SELECT MAX(word_count) AS wordcount, word_id
FROM words w
INNER JOIN text_words tw ON tw.word_id = w.id
WHERE word IN ('the', 'words', 'here');

Then use those max word counts in the inner query by dividing it by 2 or possibly even a lower number. The reason is that if max word count for some word is 100 in a single text, then it's unlikely you need to search all texts where it exists 5 times. Dividing by 2 would start checking in texts where it is found 50 times. Inner query modified as follows

SELECT MAX(word_count) AS wordcount, word_id
FROM words w
INNER JOIN text_words tw ON tw.word_id = w.id
WHERE word IN ('the', 'words', 'here');

This will require an INDEX (word, word_count) on the words table.

If the cutoff is 5 for 'the' and 10 for 'words', then a text with 12 'words' and 4 'the' would only have a wordcount sum of 12, since 'the' would not be retrieved due to a too low word count.

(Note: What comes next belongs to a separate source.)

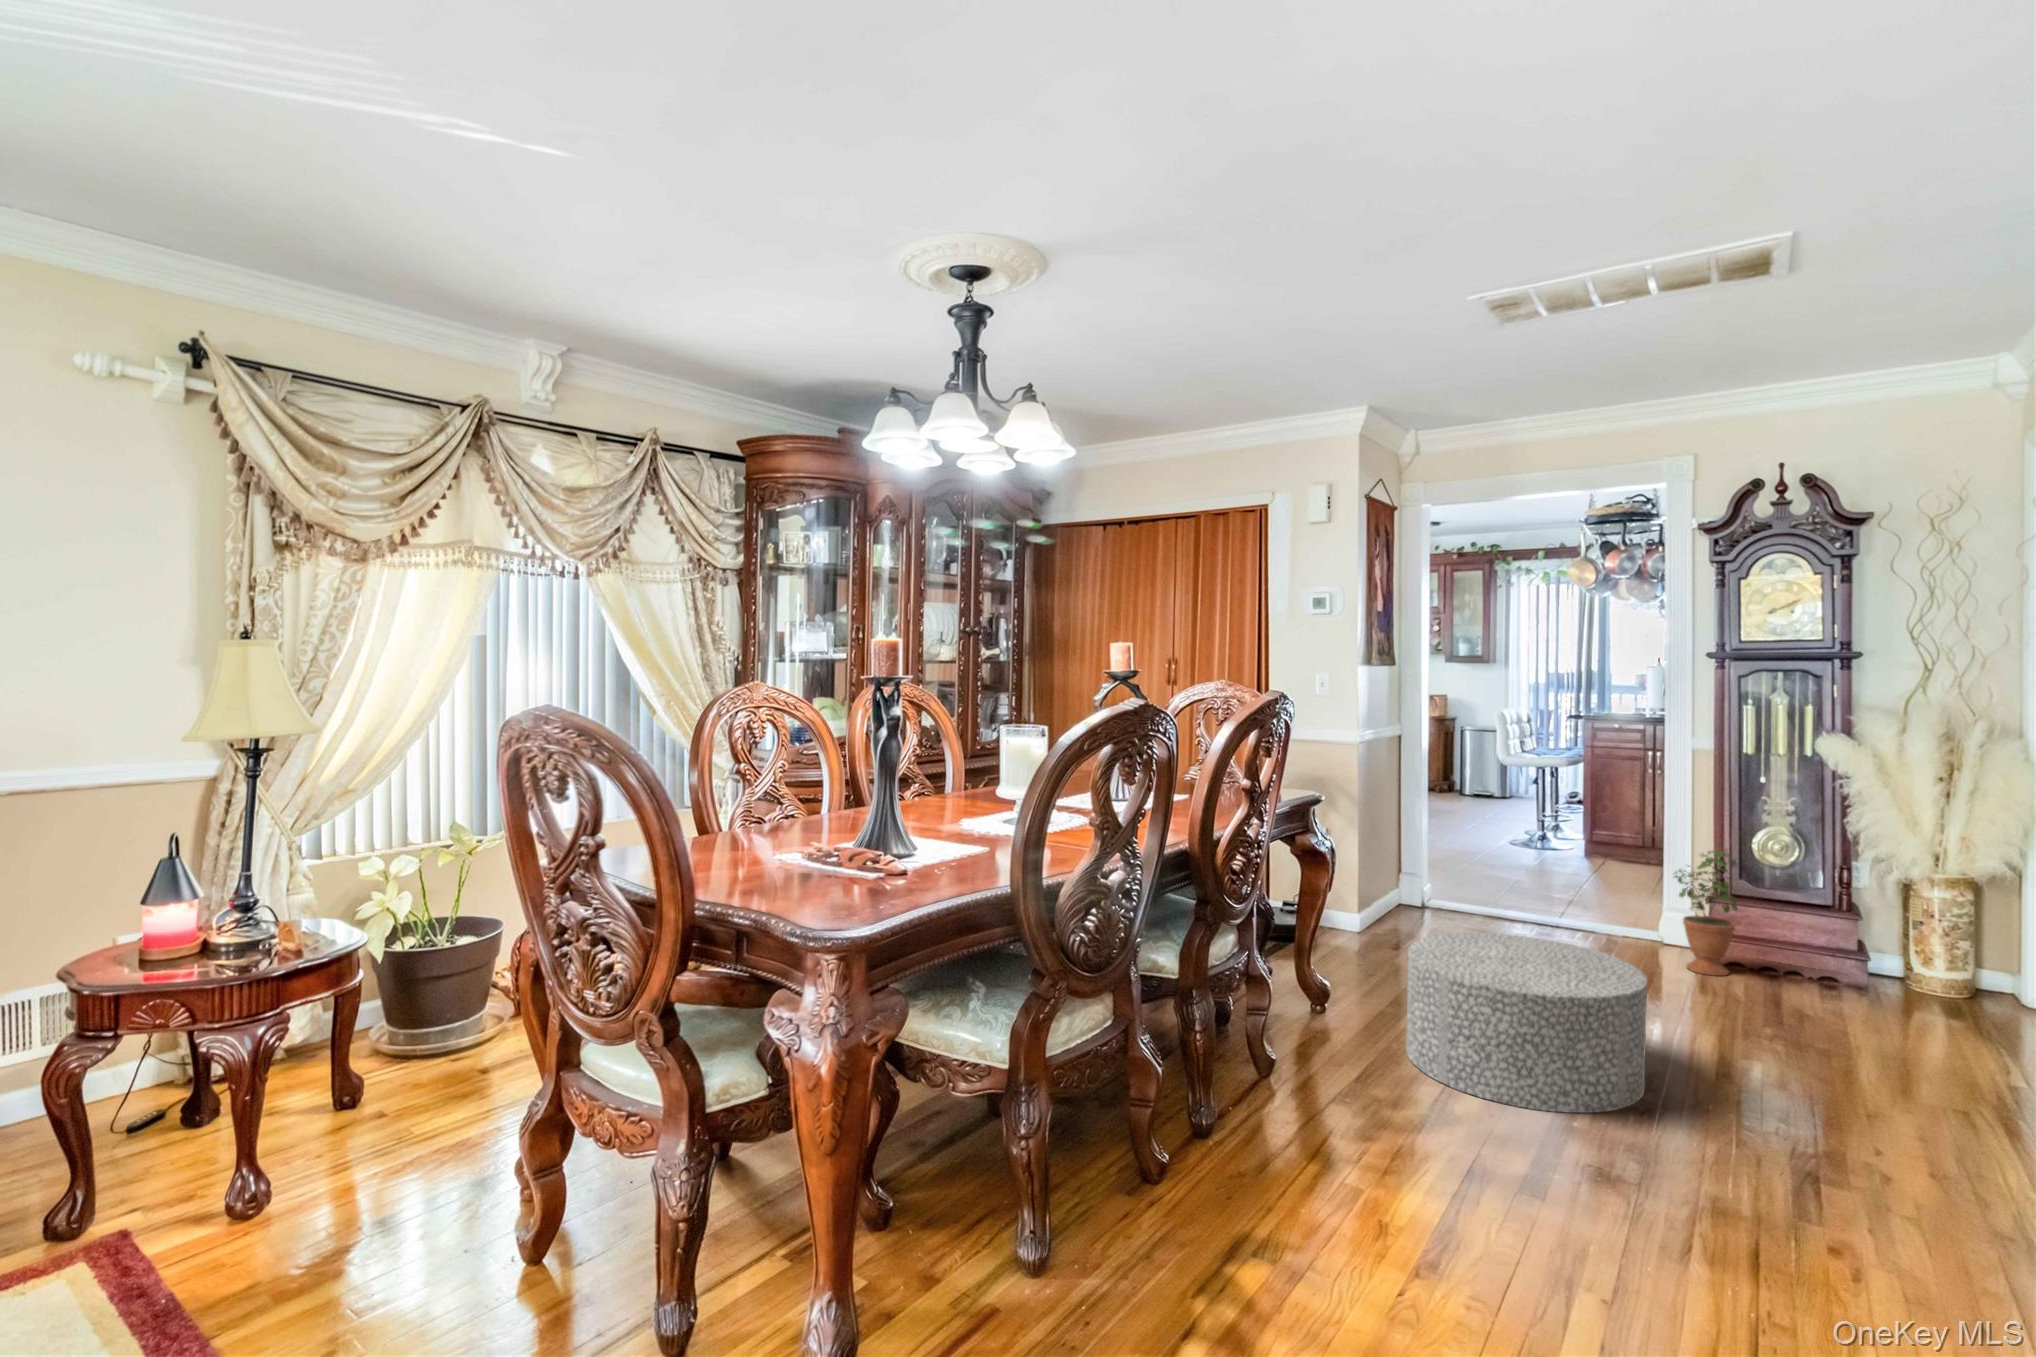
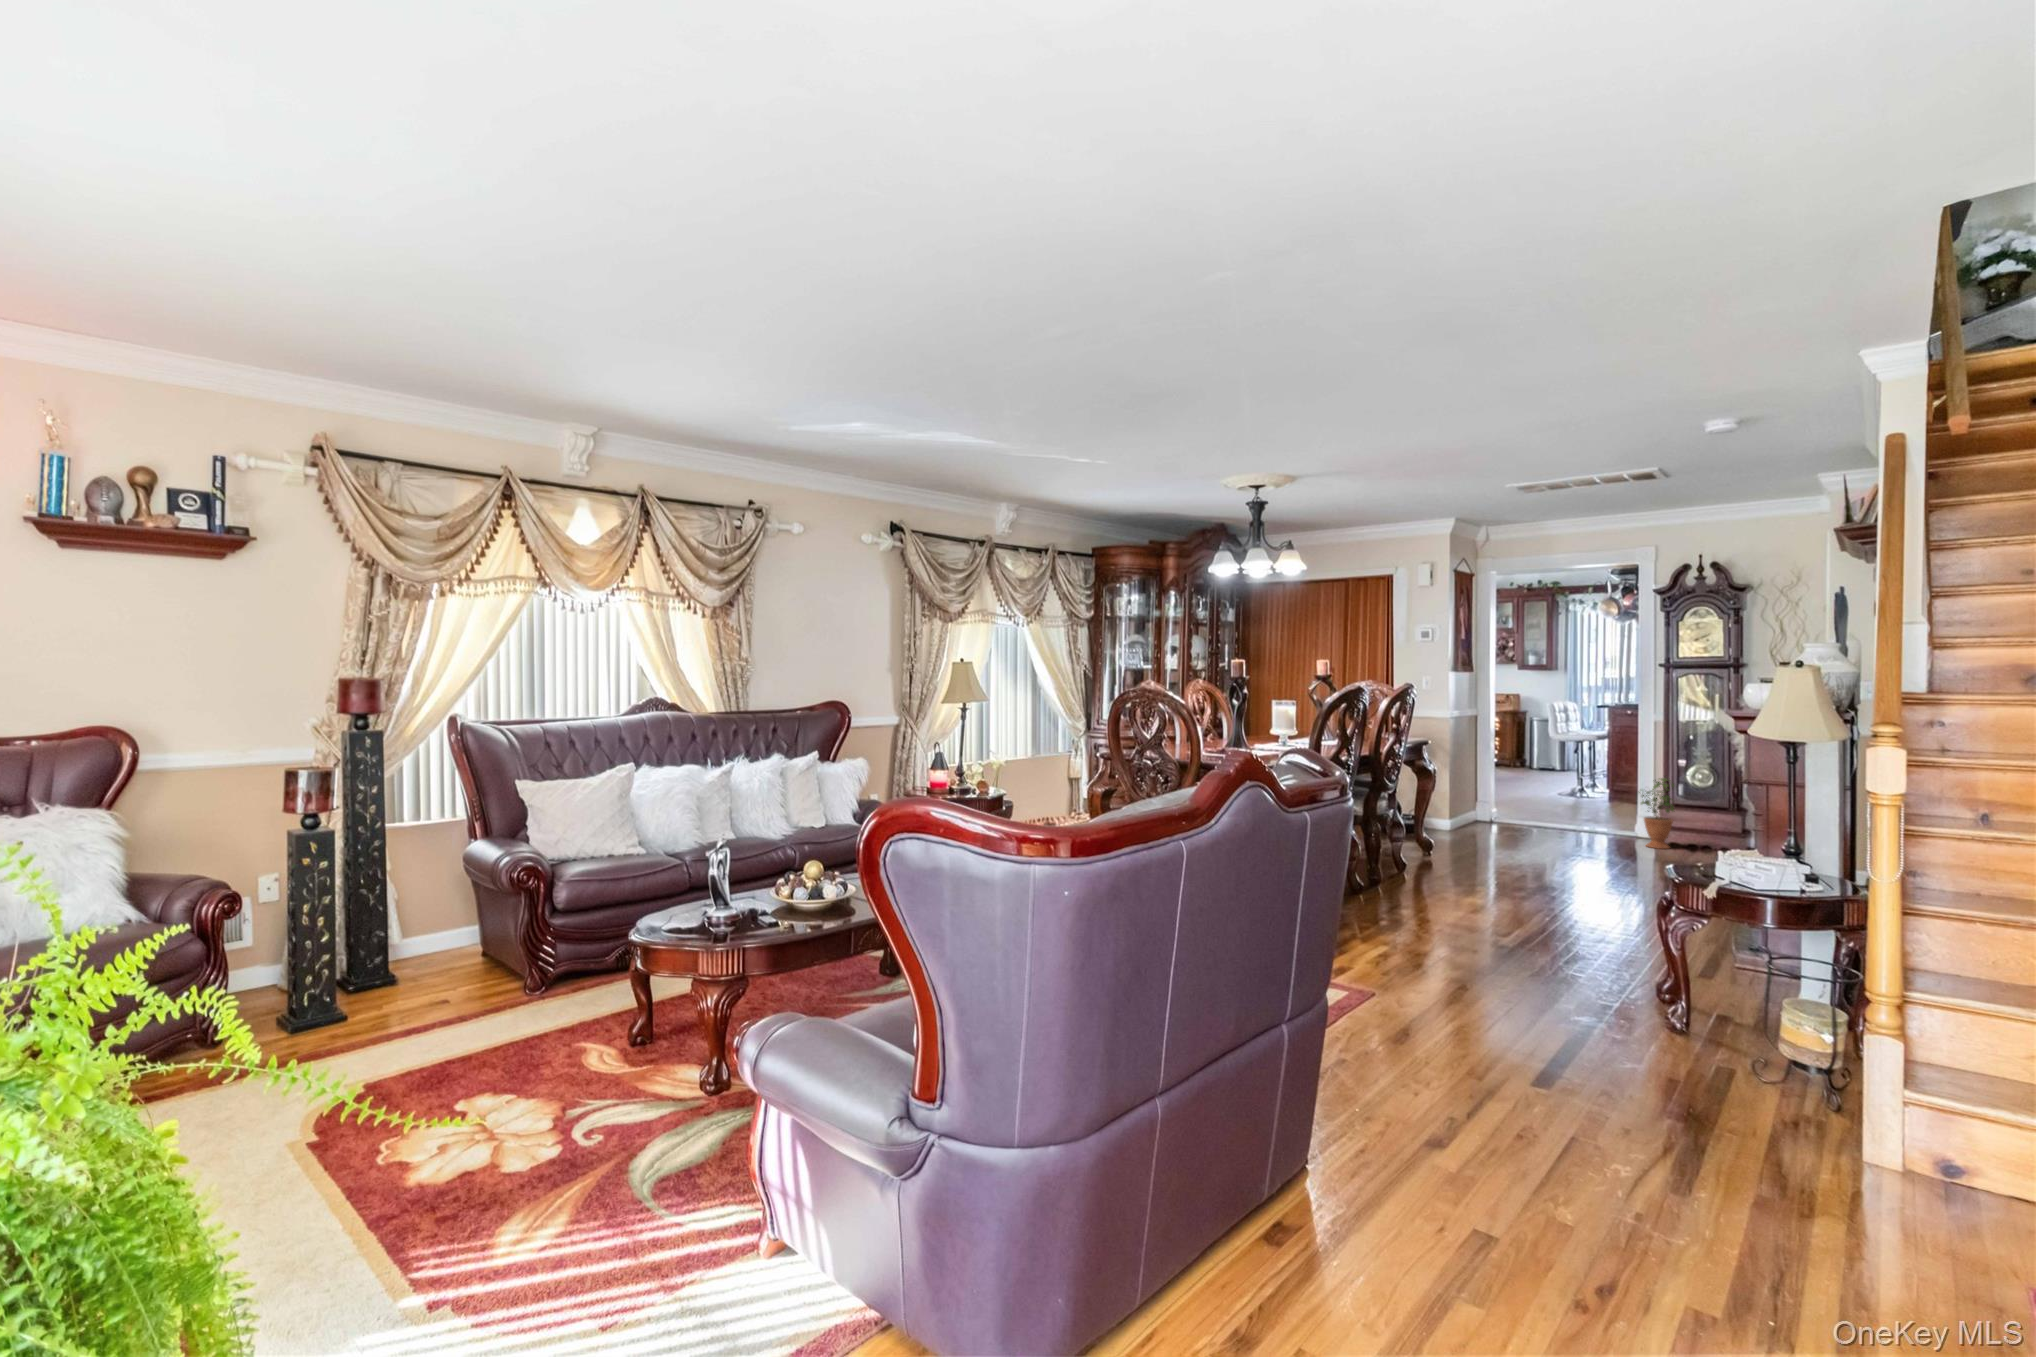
ottoman: present [1406,933,1647,1113] -> none [1474,812,1596,886]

If this approach would give enough speed but somewhat lacking in relevance, you could fire off a separate process which perform the same query using nothing but built in full text indexing. This would be used on subsequent queries (2nd page etc), which might lead to slightly differnt search results the other time around.

scraff

Thanks a lot for your reply johanafm!

I will give your post another read over to get it clear in my head. But in the mean time, is what you describe similar/same as FULLTEXT search? I have just been looking this up, and it seems similar to what you describe. Will setting the column I want to search as FULLTEXT so the same as what you have described above, but automatically?

My table contains lists of products, ranging from branded towels to home entertainment systems, so I wasnt sure if there would be too many words to index?

Again, thanks for your reply

Weedpacket

You might also want to look at using a DBMS that is designed for document storage/retrieval (a "document-oriented database"). Off the top of my head there are MongoDB, BaseX, and CouchDB - but there are certainly others.

johanafm

You havn't even tried adding an index? What I describe does of course involve having a full text index on the relevant field because without proper indexing, all queries slow to a crawl even for relatively small datasets. You also said you got help here to improve the search time. As such, I naturally assumed proper indexing wasn't the issue.

As always:
- Want to know how/if something works? Try it out and see what happens. You'll find out.
- If you have no clue about what you're doing, don't do it in a production environment or on live data.

sneakyimp

The exact nature of your search probably matters here. One thing to keep in mind: proper indexes work miracles for many types of searches but occasionally the nature of a search simply requires looking through a lot of data.

Another thing to keep in mind: a query like SELECT * FROM table WHERE textColumn LIKE '%foo%' will not take advantage of a FULLTEXT index (at least I don't think it will). In order to take advantage of FULLTEXT indexes, you need to use the MATCH commands as described by johanafm. Maintenance of fulltext indexes also requires some over head -- the indexes can be quite large.

There are a variety of non-relational databases (like Amazon SimpleD😎 that claim to be arbitrarily scaleable. If you can do without some of the features of a relational database -- and I'm not exactly sure what features are excluded by simpledb -- then you might have some luck there. Another possibility, which may or may not work depending on your site's business model, is to just create a Google Custom Search for your site and leave the searchability in Google's hands.